Can AI (ChatGPT, Claude, etc.) Replace Junior Analysts?

I’ve been hearing a lot of talk lately that AI are ready to replace junior analysts, especially in research-heavy roles — so I decided to put that to the test.

I ran 6 of the top AI through a real financial research assignment:

  • GPT-5
  • Claude Sonnet 4.5
  • Gemini 2.5 Pro
  • Manus
  • Pokee AI
  • Skywork

The task:

Create a professional training guide for the U.S. EXIM Bank Single-Buyer Insurance Program (2021–2023) — a document that’s actually usable for training financial advisors and screening clients.

Results summary:

  • Speed: Gemini 2.5 Pro was fastest (~7 min); others took 10–15 min.
  • Quality: Claude Sonnet 4.5 and Skywork produced professional-grade results; GPT-5 underperformed.
  • Instruction following: Claude understood the assignment best.
  • Sources: Skywork had the most relevant, verifiable citations.

TL;DR:
Claude Sonnet 4.5 and Skywork delivered outputs close to what a human analyst might produce.

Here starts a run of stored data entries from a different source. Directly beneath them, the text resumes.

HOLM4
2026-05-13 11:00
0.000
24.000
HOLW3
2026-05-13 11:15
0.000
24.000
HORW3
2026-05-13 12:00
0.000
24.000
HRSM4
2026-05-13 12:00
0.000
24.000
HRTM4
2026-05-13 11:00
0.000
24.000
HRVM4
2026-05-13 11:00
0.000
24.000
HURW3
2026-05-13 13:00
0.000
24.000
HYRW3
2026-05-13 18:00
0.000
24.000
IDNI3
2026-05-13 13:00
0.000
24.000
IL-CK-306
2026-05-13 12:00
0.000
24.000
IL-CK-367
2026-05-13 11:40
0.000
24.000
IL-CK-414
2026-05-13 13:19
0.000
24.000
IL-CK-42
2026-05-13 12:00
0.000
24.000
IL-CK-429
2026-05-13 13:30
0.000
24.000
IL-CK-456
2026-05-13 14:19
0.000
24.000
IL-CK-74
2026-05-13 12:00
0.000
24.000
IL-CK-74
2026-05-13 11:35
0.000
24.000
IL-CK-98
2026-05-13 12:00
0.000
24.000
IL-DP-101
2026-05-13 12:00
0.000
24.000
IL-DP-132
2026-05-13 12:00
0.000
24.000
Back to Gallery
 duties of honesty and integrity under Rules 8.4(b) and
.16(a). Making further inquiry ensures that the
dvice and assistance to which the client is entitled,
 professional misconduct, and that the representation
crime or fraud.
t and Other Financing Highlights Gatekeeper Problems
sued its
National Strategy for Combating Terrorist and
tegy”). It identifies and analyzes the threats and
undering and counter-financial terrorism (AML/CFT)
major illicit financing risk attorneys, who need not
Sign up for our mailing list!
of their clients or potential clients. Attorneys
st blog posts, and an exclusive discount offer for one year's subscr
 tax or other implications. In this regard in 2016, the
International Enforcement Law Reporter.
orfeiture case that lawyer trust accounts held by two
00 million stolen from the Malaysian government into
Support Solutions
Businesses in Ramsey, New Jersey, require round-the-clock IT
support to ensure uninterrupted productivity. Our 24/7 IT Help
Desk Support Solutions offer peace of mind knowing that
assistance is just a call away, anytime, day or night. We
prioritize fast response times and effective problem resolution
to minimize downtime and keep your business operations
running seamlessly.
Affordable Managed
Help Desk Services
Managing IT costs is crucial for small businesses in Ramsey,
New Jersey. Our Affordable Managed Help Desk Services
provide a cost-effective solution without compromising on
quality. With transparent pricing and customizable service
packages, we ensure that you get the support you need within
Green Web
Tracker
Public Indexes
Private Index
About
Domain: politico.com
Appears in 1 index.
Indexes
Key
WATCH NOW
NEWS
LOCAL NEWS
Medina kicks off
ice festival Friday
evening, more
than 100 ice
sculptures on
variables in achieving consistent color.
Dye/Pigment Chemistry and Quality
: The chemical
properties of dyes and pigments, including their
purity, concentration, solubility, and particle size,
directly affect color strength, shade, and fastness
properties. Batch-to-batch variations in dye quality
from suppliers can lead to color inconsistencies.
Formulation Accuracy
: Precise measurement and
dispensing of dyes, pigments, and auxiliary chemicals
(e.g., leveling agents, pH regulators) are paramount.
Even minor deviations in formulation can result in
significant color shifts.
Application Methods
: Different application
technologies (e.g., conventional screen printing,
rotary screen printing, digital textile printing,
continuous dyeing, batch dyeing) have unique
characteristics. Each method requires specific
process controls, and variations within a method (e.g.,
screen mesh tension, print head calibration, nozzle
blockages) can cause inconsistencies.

The rest — including GPT-5 — still struggled with coherence, compliance, or practical structure.

At least for this open-ended, real-world research tasks, AI shows obvious limitation..

Attached below (images 2–7) are anonymized outputs from each agent.
Which one looks most professional to you?
Would you trust any of these as a junior analyst’s report?

Drop your thoughts below 👇

22 Comments
 
Most Helpful

I think you are missing the general purpose and reason why an IB analyst is necessary. The reason why IMO Ai won't takeover analysts is that a huge part of the job is to develop the skill set to move up to associate/VP. While a hefty amount leave after 2 years, banks rely on those who've grinded it out in the junior levels to lead the next generation. Theoretically, even if AI could perfectly replicate a human at junior levels, that would be great for... 5 years but after the 5 year mark, where would you find Sr associates or Vps who actually know how to do shit. Unless you think the entire work chain will be replaced, analysts should in general be fine. 

You have to realize, despite recruiting for these jobs being super tough, the actual day to day is a lot less tough (in terms of the mental strain of the work, obviously the hours are what is the killer). Aligning logos and spreading comps doesn't take a genius, as it shouldn't but it provides a learning ground for juniors to help out while also picking up the higher level skills they will need to progress while also understanding the life of what it feels at the bottom. 

 

100% agree! This test was only designed to evaluate one specific aspect of an analyst’s role — the ability to conduct research and produce written reports. There are many other dimensions to being an analyst, especially as they progress toward associate or VP roles, that AI simply can’t replicate.

 

Did you review the work to confirm it wasn’t all hallucinated nonsense? Being hyperbolic, obviously, but that’s a frequent issue I run into with more esoteric content.

 

As a freshman at a target school who aspires to work on Wall Street, this already scares me. I know with time AI is only going to get more powerful. I feel it is a matter of when, not if, AI reduces the amount of entry level high finance jobs. I hope this is not the case but it seems like a sad reality. Maybe I switch to Pre-med lol. idk. 

 

Can it? Yes?  Will it be the general models you tested here? No. 

People keep being obsessed with this doomer view of AI taking all of the jobs.  In reality that will not happen.  AI is a tool that allows humans to optimize their time to focus on higher value human optimized work. 

Also, anyone who thinks that more jobs will not be the result of this are the same ones who were complaining about tractors taking over manual farm work.  All of those people clearly didn't end up in some ditch somewhere after dying of stravation.

 

It will most heavily impact all of the 'marginal' jobs and/or seats across the industry. You won't need the 10th-12th analysts who probably were going to be let go anyway, as AI will be able to take some of the work you'd send their way. Same with other areas of the financial services industry - it will cut at the margins, and give leverage to those who are able to utilize it effectively.

There's a huge amount of applications for AI that we've seen in our firm, and we are just getting started. The risk to most of these timelines are the legal, privacy, compliance, risk, and regulatory considerations of these. Especially for big banks or large institutional managers - they will be slower to adopt, as the 'risk' of saying "Whoops - my AI model didn't quite calculate my risk limits, and I mis hedged my balance sheet' or 'oh yeah, my AI reporting bot screwed up your performance calcs' - is a pretty big issue. Anecdotally, at the institutional level, everyone wants to see or hear that you are looking at it, testing it, starting to use it - but ultimately, they want the human sign off and/or touch to get it across the finish line.

Where you will see it most is smaller, privately held, more nimble firms who has less beau acracy to speed the development. Those are where you'll see the most interesting applications day to day, and then will filter out from there.  

 

Yeah, I see many new AI companies focusing on compliance and legal right now. I think we’re still very early in the process, and we’ll have to see what happens next.